■ Instruction
Reproduce the lines from the one containing "True or false: Mexico" through the one containing "What is the change", including both of those lines. Omit the pictures.

■ Figure understanding tasks

=-=-=-=-=

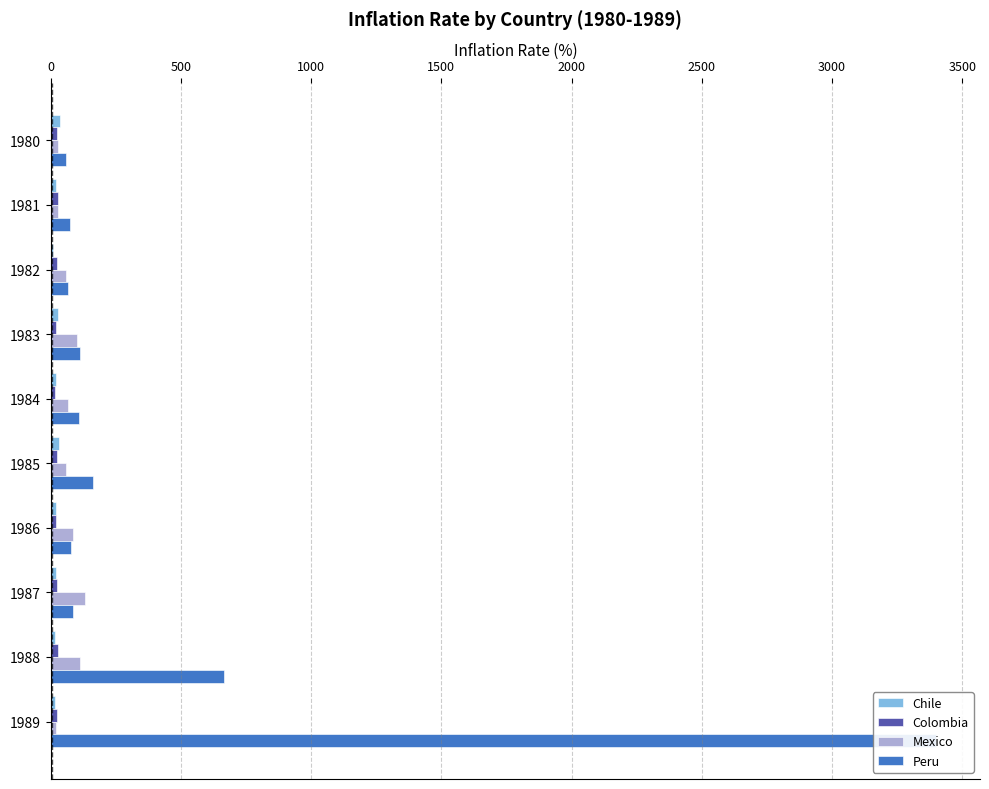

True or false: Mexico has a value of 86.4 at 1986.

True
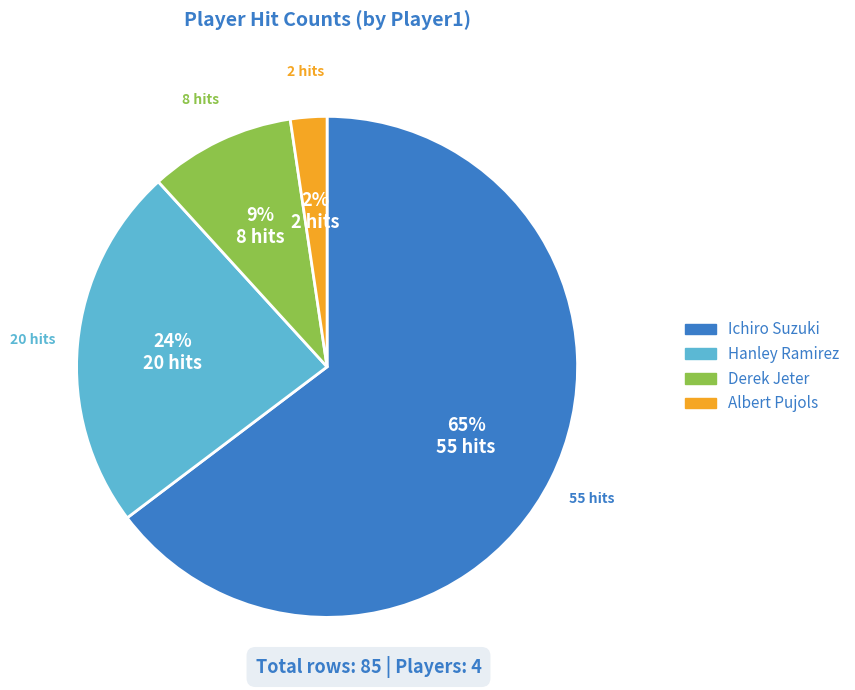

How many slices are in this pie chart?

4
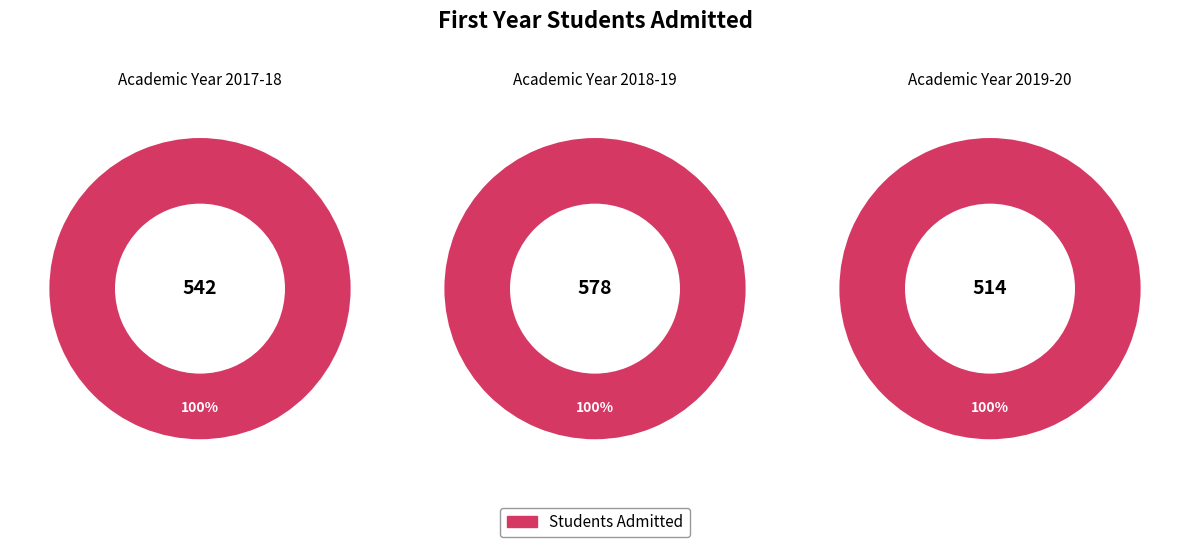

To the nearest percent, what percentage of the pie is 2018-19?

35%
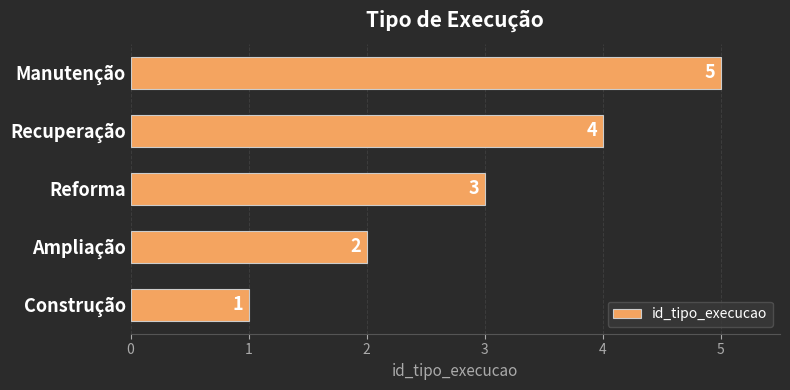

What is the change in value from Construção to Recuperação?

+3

=-=-=-=-=

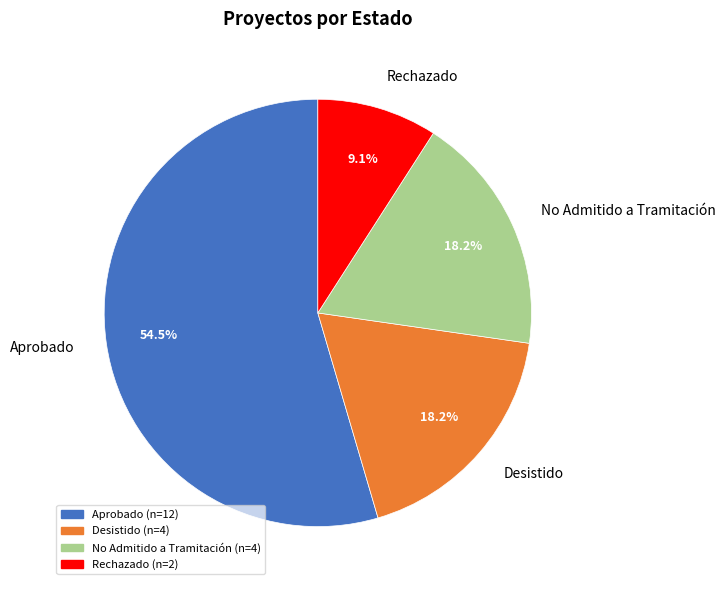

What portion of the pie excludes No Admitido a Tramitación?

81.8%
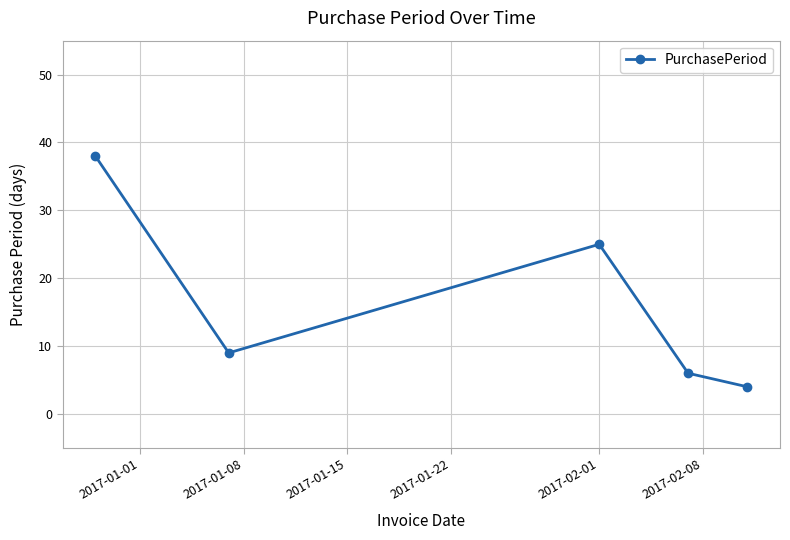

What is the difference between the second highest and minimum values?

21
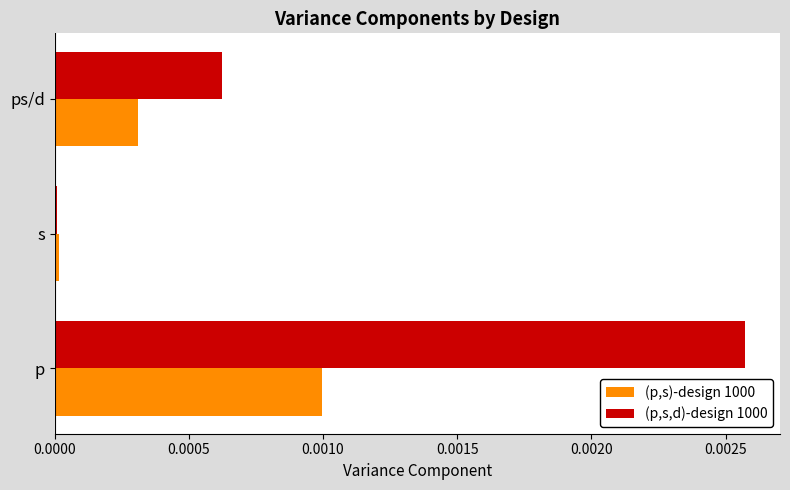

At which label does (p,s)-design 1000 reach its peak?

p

=-=-=-=-=

■ Output
True or false: Mexico has a value of 86.4 at 1986.

True

How many slices are in this pie chart?

4

To the nearest percent, what percentage of the pie is 2018-19?

35%

What is the change in value from Construção to Recuperação?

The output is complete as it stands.